##### DATA IN THIS EXERCISE
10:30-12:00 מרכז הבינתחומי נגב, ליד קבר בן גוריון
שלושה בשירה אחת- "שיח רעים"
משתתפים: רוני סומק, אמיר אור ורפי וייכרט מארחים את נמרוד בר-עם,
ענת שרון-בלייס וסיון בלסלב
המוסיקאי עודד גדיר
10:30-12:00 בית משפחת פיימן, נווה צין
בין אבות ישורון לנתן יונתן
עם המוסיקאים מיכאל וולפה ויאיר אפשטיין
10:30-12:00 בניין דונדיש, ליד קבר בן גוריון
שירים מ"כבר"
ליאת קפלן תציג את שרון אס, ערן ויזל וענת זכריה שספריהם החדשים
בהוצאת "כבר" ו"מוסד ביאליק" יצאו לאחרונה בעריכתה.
##########
THE PROBLEM:
Total lines holding "שרון" in the records: report this figure alone.

RESPONSE:
2